Je pense que la dimension éducative d’un espace permettant de se retrouver pour simplement jouer, doit être prise en compte dans le temps de l’enfant. Les Projets éducatifs territoriaux qu’élaborent les communes dans le sillage de la réforme des rythmes scolaires doivent s’interroger sur l’existence d’espaces de jeux libres. Il me semble important que puissent être mis en place des lieux et des temps permettant aux enfants d’être entre eux pour des activités non formelles.
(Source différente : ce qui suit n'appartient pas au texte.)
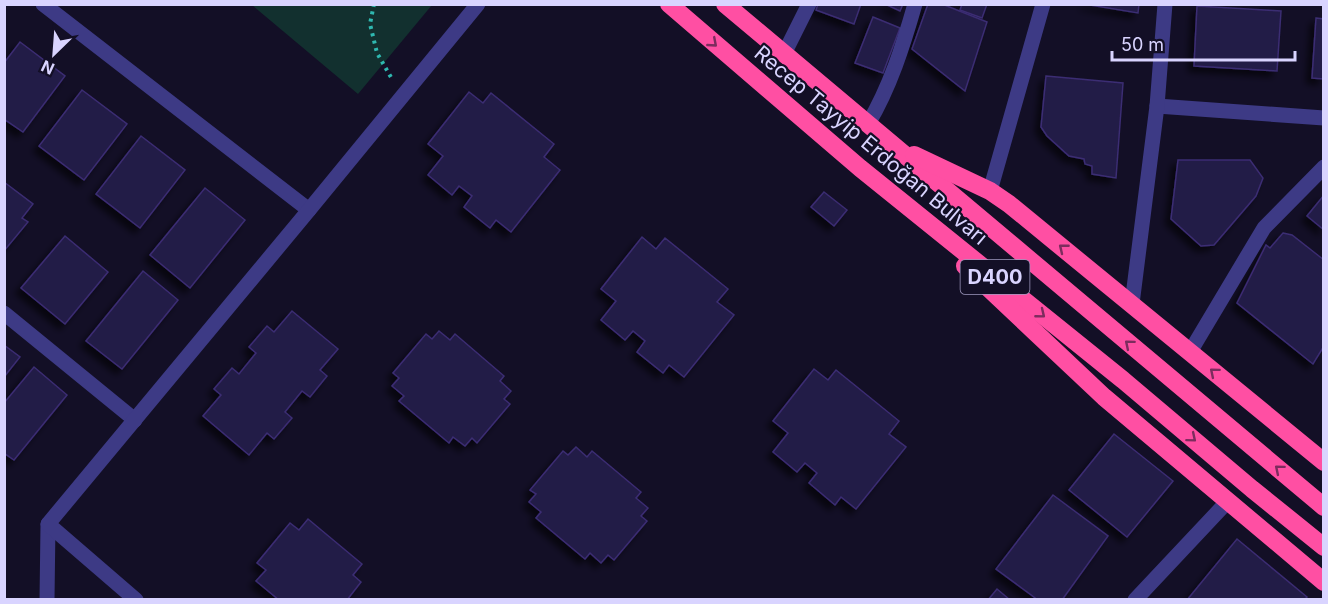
<svg xmlns="http://www.w3.org/2000/svg" width="1328" height="604" viewBox="0 0 1328 604" font-family="Inter,sans-serif">
<style>
.green{fill:#12302f}
.building{fill:#241b47;stroke:#3b2d73;stroke-width:1.5;filter:url(#shadow)}
.lines{fill:none;stroke-linecap:round;stroke-linejoin:round}
.path{stroke:#2fb8b0;stroke-width:4;stroke-dasharray:3 4.5;stroke-linecap:butt}
.minor{stroke:#3d3a85;stroke-width:15}
.highway{stroke:#ff4fa3;stroke-width:18}
.oneway{stroke:#7d2c5e}
.labels{text-anchor:middle;dominant-baseline:central;stroke-width:4.5;stroke-linejoin:round;paint-order:stroke}
.shield{fill:#130f26;stroke:#9e99be;stroke-width:1.5}
.shield-label{font-size:20px;font-weight:bold;fill:#d9d4ff}
.street-label{font-size:21px;fill:#d9d4ff;stroke:#130f26}
</style>
<defs>
<filter id="shadow"><feDropShadow dx="-5.5" dy="5.5" stdDeviation="3" flood-color="#0009"/></filter>
</defs>
<rect width="100%" height="100%" fill="#130f26"/>
<path class="green" d="M252,5H432L358,94Z"/>
<g class="building">
<path d="M818,4H861L854,24L816,10Z"/>
<path d="M885,4H903L900,11Z"/>
<path d="M928,4H942L987,22L965,91L912,49Z"/>
<path d="M962,4H987L982,18L960,10Z"/>
<path d="M1084,4H1139L1138,13Z"/>
<path d="M1197,6L1281,11L1277,71L1194,66Z"/>
<path d="M873,17L900,28L883,73L855,63Z"/>
<path d="M1316,18L1324,19V79L1312,78Z"/>
<path d="M20,42L65,76L23,132L4,119V63Z"/>
<path d="M1046,76L1123,83L1116,178L1092,174V166L1085,164L1084,159L1069,156L1047,136L1041,127Z"/>
<path d="M82,90L127,124L84,180L39,146Z"/>
<path d="M469,92L483,103L491,93L554,144L544,157L560,170L511,232L496,220L490,228L464,207L472,196L459,186L452,195L428,175L443,156L428,144Z"/>
<path d="M141,136L185,170L140,228L96,194Z"/>
<path d="M1178,160H1250L1263,178L1256,196L1214,245L1201,246L1171,219Z"/>
<path d="M4,182L33,204L22,218L28,222L4,251Z"/>
<path d="M205,188L245,220L190,288L150,255Z"/>
<path d="M824,192L847,210L834,226L811,207Z"/>
<path d="M1324,195V230L1307,216Z"/>
<path d="M1283,233L1292,235L1324,260V346L1313,364L1237,303L1266,245L1270,248Z"/>
<path d="M65,236L108,272L65,324L21,288Z"/>
<path d="M642,237L656,249L665,238L728,289L717,302L734,315L684,377L669,365L663,373L637,352L645,341L633,331L625,340L601,320L616,301L601,289Z"/>
<path d="M143,271L178,300L122,369L86,341Z"/>
<path d="M292,311L338,349L320,370L327,376L310,397L302,391L285,412L292,418L274,439L267,433L249,455L203,416L221,395L214,389L232,368L239,374L256,353L249,347L267,326L274,332Z"/>
<path d="M439,331L450,340L455,334L504,376L500,381L511,391L504,399L510,404L477,443L472,438L465,446L453,437L449,443L399,401L404,396L392,386L399,378L393,373L426,334L432,339Z"/>
<path d="M4,345L20,357L4,377Z"/>
<path d="M34,367L67,395L14,460L4,453V403Z"/>
<path d="M814,369L828,380L836,370L899,421L889,434L906,447L856,509L841,497L835,505L809,483L817,473L805,463L797,472L773,452L788,433L773,421Z"/>
<path d="M1114,434L1173,481L1127,537L1069,490Z"/>
<path d="M576,447L587,457L592,451L641,492L636,498L648,508L641,516L647,521L614,560L608,555L601,563L590,553L585,559L536,518L541,512L529,502L536,494L530,490L563,451L568,455Z"/>
<path d="M1053,495L1108,536L1062,600H1038L996,569Z"/>
<path d="M308,519L362,564L353,575L361,582L347,600H279L256,581L266,570L257,563L290,523L299,530Z"/>
<path d="M1237,539L1307,597L1304,600H1187Z"/>
<path d="M997,589L1010,600H988Z"/>
</g>
<g class="lines">
<path class="path" d="M374,4L370,24L377,53L392,79"/>
<g class="minor">
<path d="M43,4L309,210"/>
<path d="M784,54L809,4"/>
<path d="M1157,106L1324,118"/>
<path d="M868,124C890,87 903,46 915,4"/>
<path d="M990,191L1043,4"/>
<path d="M1132,304L1157,106L1165,4"/>
<path d="M4,313L135,420"/>
<path d="M1190,352L1264,228L1324,167"/>
<path d="M47,600L48,524"/>
<path d="M136,600L48,524L309,210L478,4"/>
<path d="M1135,600L1228,501"/>
</g>
<g class="highway">
<path d="M669,4L860,168L1123,380L1252,489L1324,547"/>
<path d="M725,4L1324,507"/>
<path d="M914,155L990,191L1009,204L1324,462"/>
<path d="M965,266L1104,397L1324,582"/>
</g>
</g>
<defs><path id="oneway-chevron" d="M-2-3.5L2.5 0L-2 3.5" fill="none" stroke-width="1.6" stroke-linecap="round" stroke-linejoin="round" transform="scale(1.5)"/></defs>
<g class="oneway">
<use href="#oneway-chevron" transform="translate(713 43) rotate(41)"/>
<use href="#oneway-chevron" transform="translate(1063 248) rotate(-141)"/>
<use href="#oneway-chevron" transform="translate(1041 314) rotate(39)"/>
<use href="#oneway-chevron" transform="translate(1129 344) rotate(-140)"/>
<use href="#oneway-chevron" transform="translate(1214 372) rotate(-140)"/>
<use href="#oneway-chevron" transform="translate(1192 438) rotate(40)"/>
<use href="#oneway-chevron" transform="translate(1279 469) rotate(-140)"/>
</g>
<g class="labels">
<rect class="shield" x="960.5" y="260" width="69" height="34" rx="4.5"/>
<g class="shield-label">
<text x="995" y="277">D400</text>
</g>
<g class="street-label">
<text transform="translate(871 145) rotate(40)">Recep Tayyip Erdoğan Bulvarı</text>
</g>
</g>
<rect width="1328" height="604" fill="none" stroke="#d9d4ff" stroke-width="12"/>
<g transform="translate(54 54) rotate(205)" stroke="#130f26" stroke-width="4.5" paint-order="stroke">
<path d="M0-4.5L10 22L0 15L-10 22Z" fill="#d9d4ff"/>
<text y="-9" font-size="16" font-weight="bold" text-anchor="middle" fill="#d9d4ff">N</text>
</g>
<path d="M1112 51v9h183v-9" fill="none" stroke="#d9d4ff" stroke-width="3"/>
<text x="1121" y="51" font-size="18" fill="#d9d4ff" stroke="#130f26" stroke-width="4.5" paint-order="stroke">50 m</text>
</svg>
Hors, le périscolaire, qu’il soit après la classe ou le mercredi après-midi, est presque exclusivement composé d’activités proposées, gérées et encadrées par des animateurs.

Actuellement, il est beaucoup question de l’apprentissage du vivre ensemble. Mais quand les enfants ont-ils la possibilité de s’organiser, de se gérer, d’être autonomes dans les activités et de partager leur vécu, sans que l’adulte ne dirige le tout ? Cette autonomie joue un rôle essentiel dans la découverte de l’autre. Or les adultes ont tendance à systématiquement diriger et organiser toutes les activités, avec comme argument la sécurité et le bon fonctionnement du groupe. La présence de l’animateur limitant la possibilité de désaccords et de conflits entre enfants. On ne risque pas de se disputer pour savoir à quoi ou avec qui on va jouer, puisque c’est l’animateur qui décide. Pourtant, la gestion entre enfants de ces questions constitue un véritable apprentissage de la prise en compte de l’autre et du savoir être. Le rôle des animateurs dans la gestion d’espaces libres de jeu est différent et plus complexe. Gérer des espaces dans lesquels les enfants peuvent jouer librement, c’est savoir mettre à disposition un environnement qu’ils pourront s’approprier et transformer en fonction de leurs jeux. Il faut aussi que tout en laissant les enfants s’organiser, les animateurs puissent être présents en cas de besoin. Il est beaucoup plus facile de tout diriger.

Jouer simplement entre enfants est une activité fondatrice et de toujours, qui contribue à l’apprentissage de la relation à l’autre. Un environnement éducatif, qu’il est aujourd’hui, impératif de préserver.